__Article__.

For one of the most challenging and critically important roles in city government, Lurie selected a person who has no understanding of government and had previously evinced no interest in local politics. She was, in fact, the only supervisor appointee in at least the last 30 years to come with zero experience in either government or politics. Alcaraz’s first hire as an aide was not a deeply experienced wrangler of government to hoist her up a legislative mountain — someone like Mike Farrah, Bill Barnes, Sunny Angulo or Jen Low — but a city staffer who formerly produced videos for the mayor’s office. 

This is unfortunate. This indicates a belief on the part of the mayor and his appointee that the purpose of government is not to do things but just to sell them. 

At a press conference on Friday, Mayor Daniel Lurie was contrite. He took responsibility for this strange and terrible saga.

__Data shown__.
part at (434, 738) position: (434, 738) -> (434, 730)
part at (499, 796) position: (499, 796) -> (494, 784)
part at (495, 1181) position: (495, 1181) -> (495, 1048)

__Requirements__. Continue the commentary on Mayor Daniel Lurie's supervisor appointment, starting after the sentence in which he takes responsibility for the saga.

__Task result__.
“This is not the first time I’ve done something wrong; it won’t be the last,” he said. “But what I commit to the people of San Francisco is: I’m going to learn from this. We are going to thoroughly review our vetting process and we will get better. But let me be clear that this rests on my shoulders.”

These are the right things to say, but, unfortunately, they came after the wrong things to do: A catastrophic lapse in oversight and the wholly avoidable public humiliation of a 29-year-old woman. 

Sad but true: You never get a second chance to make a first impression.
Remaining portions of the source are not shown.